Data to process:
━━━━━━━━━━━━━━━━━━━━━━━━━━━━━━

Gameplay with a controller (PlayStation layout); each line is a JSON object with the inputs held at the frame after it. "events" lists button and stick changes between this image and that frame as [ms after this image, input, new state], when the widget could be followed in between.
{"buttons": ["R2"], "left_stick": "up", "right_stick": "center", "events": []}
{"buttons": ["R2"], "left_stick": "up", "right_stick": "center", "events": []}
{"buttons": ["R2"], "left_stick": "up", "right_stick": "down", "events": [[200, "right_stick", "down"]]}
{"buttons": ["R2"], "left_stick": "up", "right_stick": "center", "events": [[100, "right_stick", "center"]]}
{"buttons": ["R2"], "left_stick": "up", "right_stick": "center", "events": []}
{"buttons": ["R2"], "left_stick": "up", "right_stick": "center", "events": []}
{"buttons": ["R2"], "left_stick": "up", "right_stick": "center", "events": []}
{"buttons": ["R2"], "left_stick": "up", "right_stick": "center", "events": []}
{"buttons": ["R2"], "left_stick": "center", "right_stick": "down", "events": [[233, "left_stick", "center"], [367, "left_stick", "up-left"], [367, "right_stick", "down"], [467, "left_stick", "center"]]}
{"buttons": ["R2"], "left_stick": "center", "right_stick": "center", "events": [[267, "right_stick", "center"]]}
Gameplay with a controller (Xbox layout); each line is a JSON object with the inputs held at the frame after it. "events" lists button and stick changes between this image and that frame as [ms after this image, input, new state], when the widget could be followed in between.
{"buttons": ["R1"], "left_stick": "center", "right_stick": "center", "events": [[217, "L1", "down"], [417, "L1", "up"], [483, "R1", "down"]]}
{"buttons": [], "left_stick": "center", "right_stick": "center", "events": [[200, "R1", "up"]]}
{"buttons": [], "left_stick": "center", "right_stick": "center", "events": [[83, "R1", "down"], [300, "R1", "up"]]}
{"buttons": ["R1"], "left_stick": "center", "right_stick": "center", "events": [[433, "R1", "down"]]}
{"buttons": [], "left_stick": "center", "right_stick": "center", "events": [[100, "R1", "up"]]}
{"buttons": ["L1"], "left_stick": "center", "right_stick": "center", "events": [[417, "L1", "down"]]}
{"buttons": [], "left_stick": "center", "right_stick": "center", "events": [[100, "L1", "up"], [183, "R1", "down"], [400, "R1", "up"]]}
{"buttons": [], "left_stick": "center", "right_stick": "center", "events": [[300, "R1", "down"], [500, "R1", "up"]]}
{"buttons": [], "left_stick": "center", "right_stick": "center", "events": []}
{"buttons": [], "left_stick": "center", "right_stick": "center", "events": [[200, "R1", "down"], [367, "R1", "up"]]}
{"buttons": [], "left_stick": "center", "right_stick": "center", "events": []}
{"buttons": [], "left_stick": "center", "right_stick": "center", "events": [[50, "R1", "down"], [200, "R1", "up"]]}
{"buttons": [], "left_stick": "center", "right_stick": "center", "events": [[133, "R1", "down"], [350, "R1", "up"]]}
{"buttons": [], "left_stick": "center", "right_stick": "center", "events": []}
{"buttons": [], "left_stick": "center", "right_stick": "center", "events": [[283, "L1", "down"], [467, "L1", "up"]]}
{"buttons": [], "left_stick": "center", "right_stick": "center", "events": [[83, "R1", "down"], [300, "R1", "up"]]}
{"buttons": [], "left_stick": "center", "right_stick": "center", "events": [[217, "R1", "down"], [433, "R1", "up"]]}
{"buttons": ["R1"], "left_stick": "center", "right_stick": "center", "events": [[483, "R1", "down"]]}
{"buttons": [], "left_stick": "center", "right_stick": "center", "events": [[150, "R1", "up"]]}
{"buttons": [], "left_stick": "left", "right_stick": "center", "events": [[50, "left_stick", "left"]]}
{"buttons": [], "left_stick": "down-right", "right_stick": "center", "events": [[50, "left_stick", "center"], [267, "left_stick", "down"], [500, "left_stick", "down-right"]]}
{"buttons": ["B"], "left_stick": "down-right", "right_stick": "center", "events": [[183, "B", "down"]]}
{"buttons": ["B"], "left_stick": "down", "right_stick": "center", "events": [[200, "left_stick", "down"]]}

━━━━━━━━━━━━━━━━━━━━━━━━━━━━━━

Assigned task:
Give all of the lines above again, exactly as they are.

Expected output:
Gameplay with a controller (PlayStation layout); each line is a JSON object with the inputs held at the frame after it. "events" lists button and stick changes between this image and that frame as [ms after this image, input, new state], when the widget could be followed in between.
{"buttons": ["R2"], "left_stick": "up", "right_stick": "center", "events": []}
{"buttons": ["R2"], "left_stick": "up", "right_stick": "center", "events": []}
{"buttons": ["R2"], "left_stick": "up", "right_stick": "down", "events": [[200, "right_stick", "down"]]}
{"buttons": ["R2"], "left_stick": "up", "right_stick": "center", "events": [[100, "right_stick", "center"]]}
{"buttons": ["R2"], "left_stick": "up", "right_stick": "center", "events": []}
{"buttons": ["R2"], "left_stick": "up", "right_stick": "center", "events": []}
{"buttons": ["R2"], "left_stick": "up", "right_stick": "center", "events": []}
{"buttons": ["R2"], "left_stick": "up", "right_stick": "center", "events": []}
{"buttons": ["R2"], "left_stick": "center", "right_stick": "down", "events": [[233, "left_stick", "center"], [367, "left_stick", "up-left"], [367, "right_stick", "down"], [467, "left_stick", "center"]]}
{"buttons": ["R2"], "left_stick": "center", "right_stick": "center", "events": [[267, "right_stick", "center"]]}
Gameplay with a controller (Xbox layout); each line is a JSON object with the inputs held at the frame after it. "events" lists button and stick changes between this image and that frame as [ms after this image, input, new state], when the widget could be followed in between.
{"buttons": ["R1"], "left_stick": "center", "right_stick": "center", "events": [[217, "L1", "down"], [417, "L1", "up"], [483, "R1", "down"]]}
{"buttons": [], "left_stick": "center", "right_stick": "center", "events": [[200, "R1", "up"]]}
{"buttons": [], "left_stick": "center", "right_stick": "center", "events": [[83, "R1", "down"], [300, "R1", "up"]]}
{"buttons": ["R1"], "left_stick": "center", "right_stick": "center", "events": [[433, "R1", "down"]]}
{"buttons": [], "left_stick": "center", "right_stick": "center", "events": [[100, "R1", "up"]]}
{"buttons": ["L1"], "left_stick": "center", "right_stick": "center", "events": [[417, "L1", "down"]]}
{"buttons": [], "left_stick": "center", "right_stick": "center", "events": [[100, "L1", "up"], [183, "R1", "down"], [400, "R1", "up"]]}
{"buttons": [], "left_stick": "center", "right_stick": "center", "events": [[300, "R1", "down"], [500, "R1", "up"]]}
{"buttons": [], "left_stick": "center", "right_stick": "center", "events": []}
{"buttons": [], "left_stick": "center", "right_stick": "center", "events": [[200, "R1", "down"], [367, "R1", "up"]]}
{"buttons": [], "left_stick": "center", "right_stick": "center", "events": []}
{"buttons": [], "left_stick": "center", "right_stick": "center", "events": [[50, "R1", "down"], [200, "R1", "up"]]}
{"buttons": [], "left_stick": "center", "right_stick": "center", "events": [[133, "R1", "down"], [350, "R1", "up"]]}
{"buttons": [], "left_stick": "center", "right_stick": "center", "events": []}
{"buttons": [], "left_stick": "center", "right_stick": "center", "events": [[283, "L1", "down"], [467, "L1", "up"]]}
{"buttons": [], "left_stick": "center", "right_stick": "center", "events": [[83, "R1", "down"], [300, "R1", "up"]]}
{"buttons": [], "left_stick": "center", "right_stick": "center", "events": [[217, "R1", "down"], [433, "R1", "up"]]}
{"buttons": ["R1"], "left_stick": "center", "right_stick": "center", "events": [[483, "R1", "down"]]}
{"buttons": [], "left_stick": "center", "right_stick": "center", "events": [[150, "R1", "up"]]}
{"buttons": [], "left_stick": "left", "right_stick": "center", "events": [[50, "left_stick", "left"]]}
{"buttons": [], "left_stick": "down-right", "right_stick": "center", "events": [[50, "left_stick", "center"], [267, "left_stick", "down"], [500, "left_stick", "down-right"]]}
{"buttons": ["B"], "left_stick": "down-right", "right_stick": "center", "events": [[183, "B", "down"]]}
{"buttons": ["B"], "left_stick": "down", "right_stick": "center", "events": [[200, "left_stick", "down"]]}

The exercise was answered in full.